▶ **EXERCISE INSTRUCTIONS**
Please render every line of the records below as a JSON list of strings, one string per line, skipping blank lines. Leave the pictures out.

#### GIVEN RECORDS

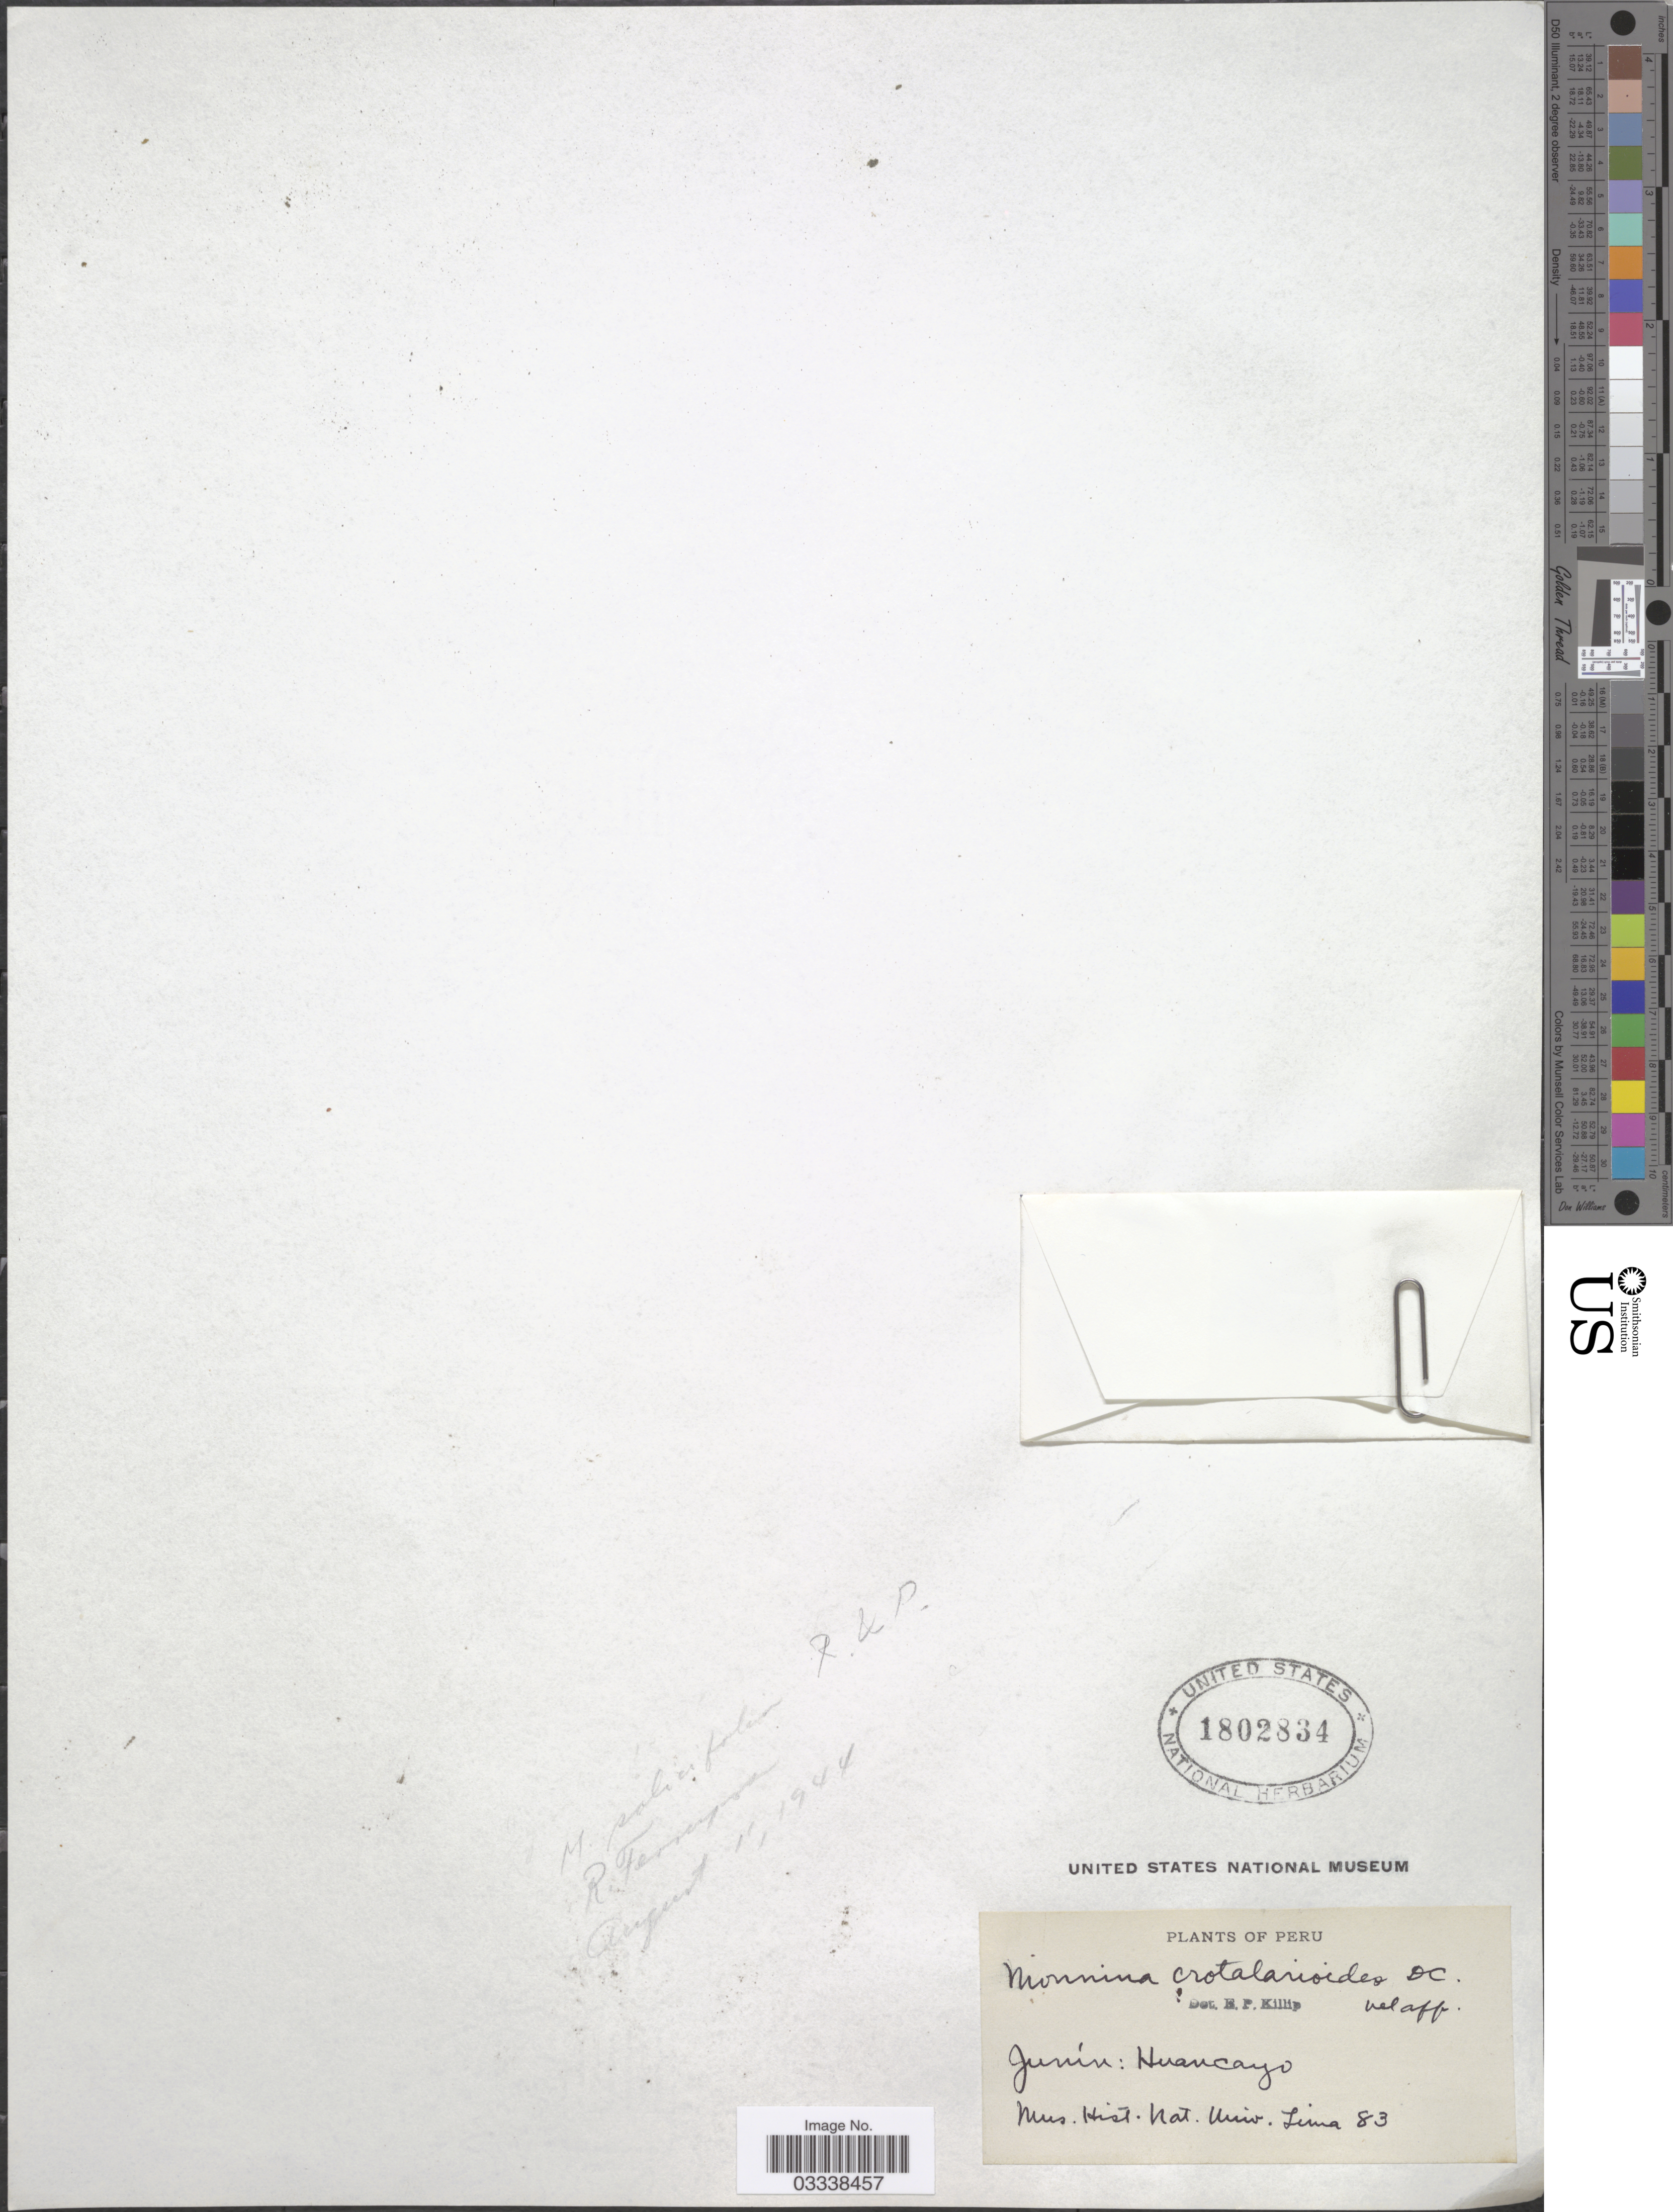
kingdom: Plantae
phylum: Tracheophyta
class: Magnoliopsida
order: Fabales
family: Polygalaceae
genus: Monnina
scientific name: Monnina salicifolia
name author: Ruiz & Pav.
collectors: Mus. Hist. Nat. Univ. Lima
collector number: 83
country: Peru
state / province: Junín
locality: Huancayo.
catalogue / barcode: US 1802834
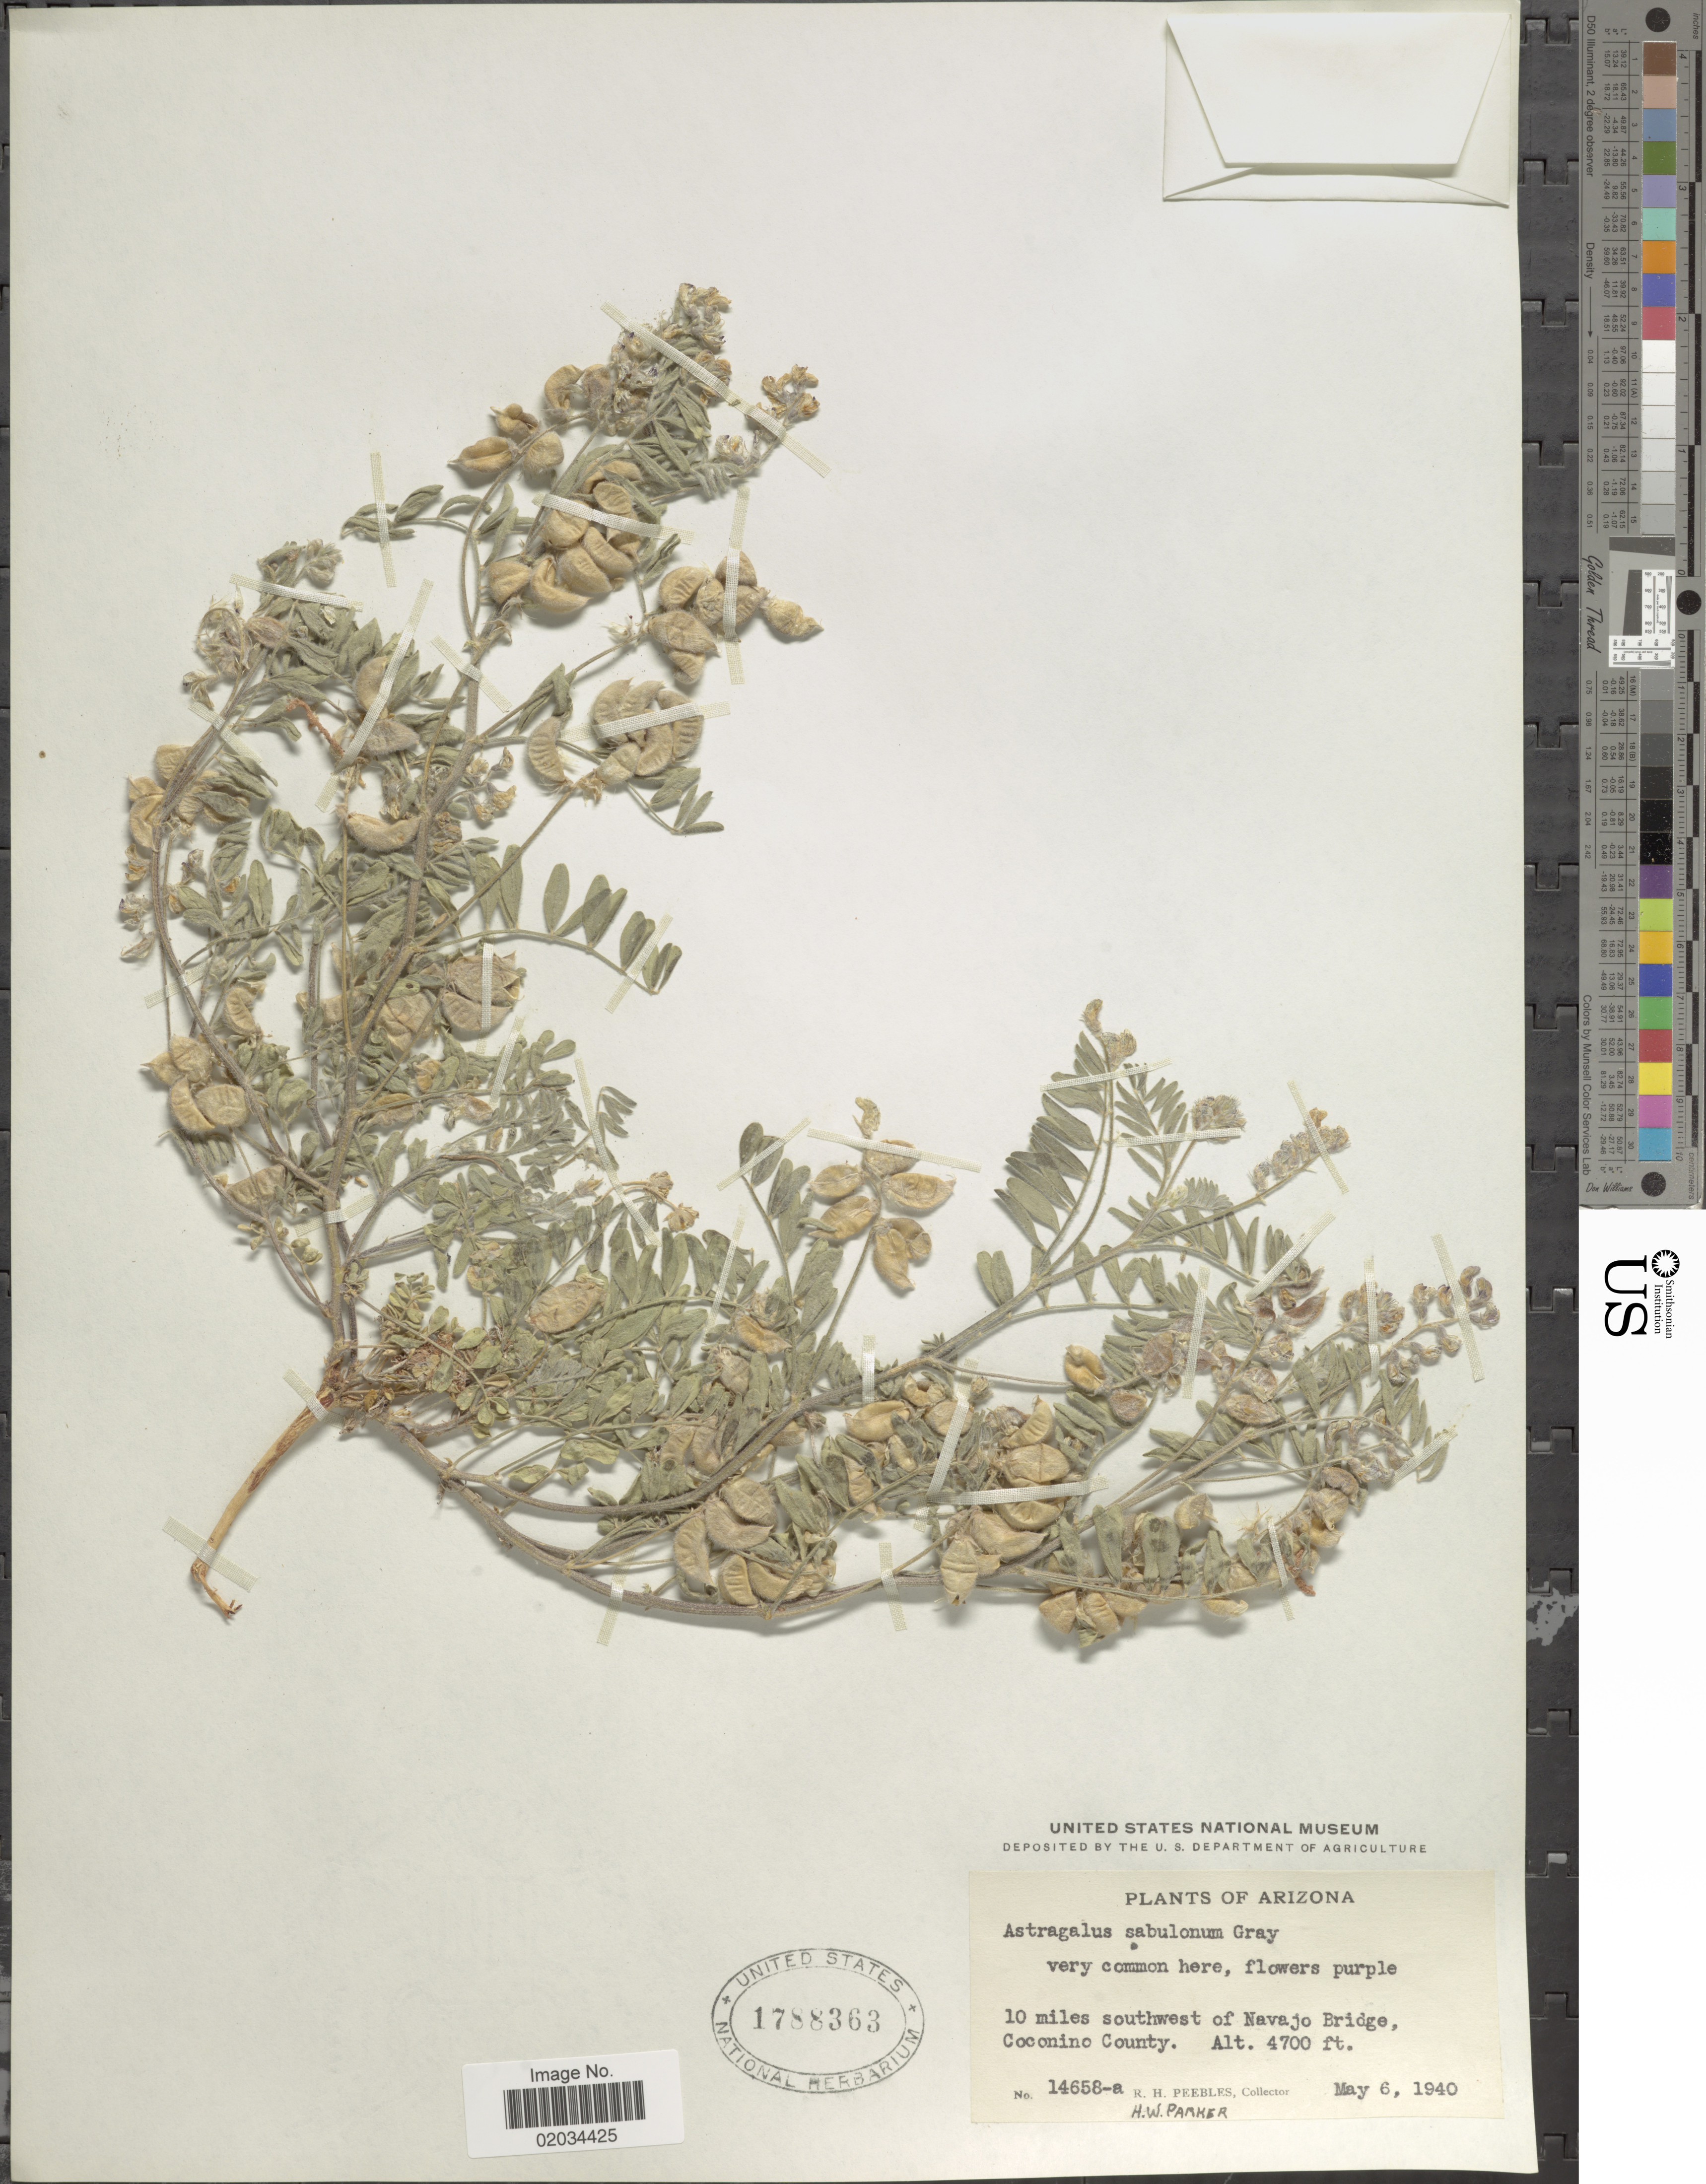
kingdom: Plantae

########

▶ **RESPONSE**
[
  "kingdom: Plantae",
  "phylum: Tracheophyta",
  "class: Magnoliopsida",
  "order: Fabales",
  "family: Polygalaceae",
  "genus: Monnina",
  "scientific name: Monnina salicifolia",
  "name author: Ruiz & Pav.",
  "collectors: Mus. Hist. Nat. Univ. Lima",
  "collector number: 83",
  "country: Peru",
  "state / province: Junín",
  "locality: Huancayo.",
  "catalogue / barcode: US 1802834",
  "kingdom: Plantae"
]